BEGIN

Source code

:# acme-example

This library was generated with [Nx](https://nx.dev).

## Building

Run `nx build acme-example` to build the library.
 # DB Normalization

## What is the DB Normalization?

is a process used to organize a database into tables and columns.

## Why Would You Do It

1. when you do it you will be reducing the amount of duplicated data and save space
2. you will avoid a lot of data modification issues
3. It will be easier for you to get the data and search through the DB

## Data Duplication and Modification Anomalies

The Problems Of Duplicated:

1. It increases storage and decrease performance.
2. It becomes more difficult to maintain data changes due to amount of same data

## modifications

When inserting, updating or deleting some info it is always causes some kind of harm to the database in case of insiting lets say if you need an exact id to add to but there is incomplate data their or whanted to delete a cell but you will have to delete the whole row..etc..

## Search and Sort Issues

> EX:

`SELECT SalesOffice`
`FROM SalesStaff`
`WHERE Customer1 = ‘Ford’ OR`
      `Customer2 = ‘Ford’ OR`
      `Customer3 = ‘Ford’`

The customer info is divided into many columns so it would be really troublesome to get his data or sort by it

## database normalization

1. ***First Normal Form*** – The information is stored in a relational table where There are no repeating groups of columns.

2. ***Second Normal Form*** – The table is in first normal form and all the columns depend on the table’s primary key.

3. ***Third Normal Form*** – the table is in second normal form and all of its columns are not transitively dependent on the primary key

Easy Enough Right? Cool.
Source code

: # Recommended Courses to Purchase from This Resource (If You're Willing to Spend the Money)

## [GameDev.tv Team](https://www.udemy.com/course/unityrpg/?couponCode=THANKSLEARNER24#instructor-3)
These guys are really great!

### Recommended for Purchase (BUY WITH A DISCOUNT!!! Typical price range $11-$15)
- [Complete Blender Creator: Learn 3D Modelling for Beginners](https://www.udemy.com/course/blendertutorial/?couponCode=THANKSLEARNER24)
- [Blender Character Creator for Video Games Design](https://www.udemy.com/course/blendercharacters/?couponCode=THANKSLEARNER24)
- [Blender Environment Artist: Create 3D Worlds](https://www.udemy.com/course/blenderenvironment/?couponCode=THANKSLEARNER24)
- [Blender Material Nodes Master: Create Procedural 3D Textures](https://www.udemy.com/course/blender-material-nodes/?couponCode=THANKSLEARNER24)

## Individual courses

END

_Task prompt_
Print the entire listing above again, line for line, with no changes.

_Exercise response_
Source code

:# acme-example

This library was generated with [Nx](https://nx.dev).

## Building

Run `nx build acme-example` to build the library.
 # DB Normalization

## What is the DB Normalization?

is a process used to organize a database into tables and columns.

## Why Would You Do It

1. when you do it you will be reducing the amount of duplicated data and save space
2. you will avoid a lot of data modification issues
3. It will be easier for you to get the data and search through the DB

## Data Duplication and Modification Anomalies

The Problems Of Duplicated:

1. It increases storage and decrease performance.
2. It becomes more difficult to maintain data changes due to amount of same data

## modifications

When inserting, updating or deleting some info it is always causes some kind of harm to the database in case of insiting lets say if you need an exact id to add to but there is incomplate data their or whanted to delete a cell but you will have to delete the whole row..etc..

## Search and Sort Issues

> EX:

`SELECT SalesOffice`
`FROM SalesStaff`
`WHERE Customer1 = ‘Ford’ OR`
      `Customer2 = ‘Ford’ OR`
      `Customer3 = ‘Ford’`

The customer info is divided into many columns so it would be really troublesome to get his data or sort by it

## database normalization

1. ***First Normal Form*** – The information is stored in a relational table where There are no repeating groups of columns.

2. ***Second Normal Form*** – The table is in first normal form and all the columns depend on the table’s primary key.

3. ***Third Normal Form*** – the table is in second normal form and all of its columns are not transitively dependent on the primary key

Easy Enough Right? Cool.
Source code

: # Recommended Courses to Purchase from This Resource (If You're Willing to Spend the Money)

## [GameDev.tv Team](https://www.udemy.com/course/unityrpg/?couponCode=THANKSLEARNER24#instructor-3)
These guys are really great!

### Recommended for Purchase (BUY WITH A DISCOUNT!!! Typical price range $11-$15)
- [Complete Blender Creator: Learn 3D Modelling for Beginners](https://www.udemy.com/course/blendertutorial/?couponCode=THANKSLEARNER24)
- [Blender Character Creator for Video Games Design](https://www.udemy.com/course/blendercharacters/?couponCode=THANKSLEARNER24)
- [Blender Environment Artist: Create 3D Worlds](https://www.udemy.com/course/blenderenvironment/?couponCode=THANKSLEARNER24)
- [Blender Material Nodes Master: Create Procedural 3D Textures](https://www.udemy.com/course/blender-material-nodes/?couponCode=THANKSLEARNER24)

## Individual courses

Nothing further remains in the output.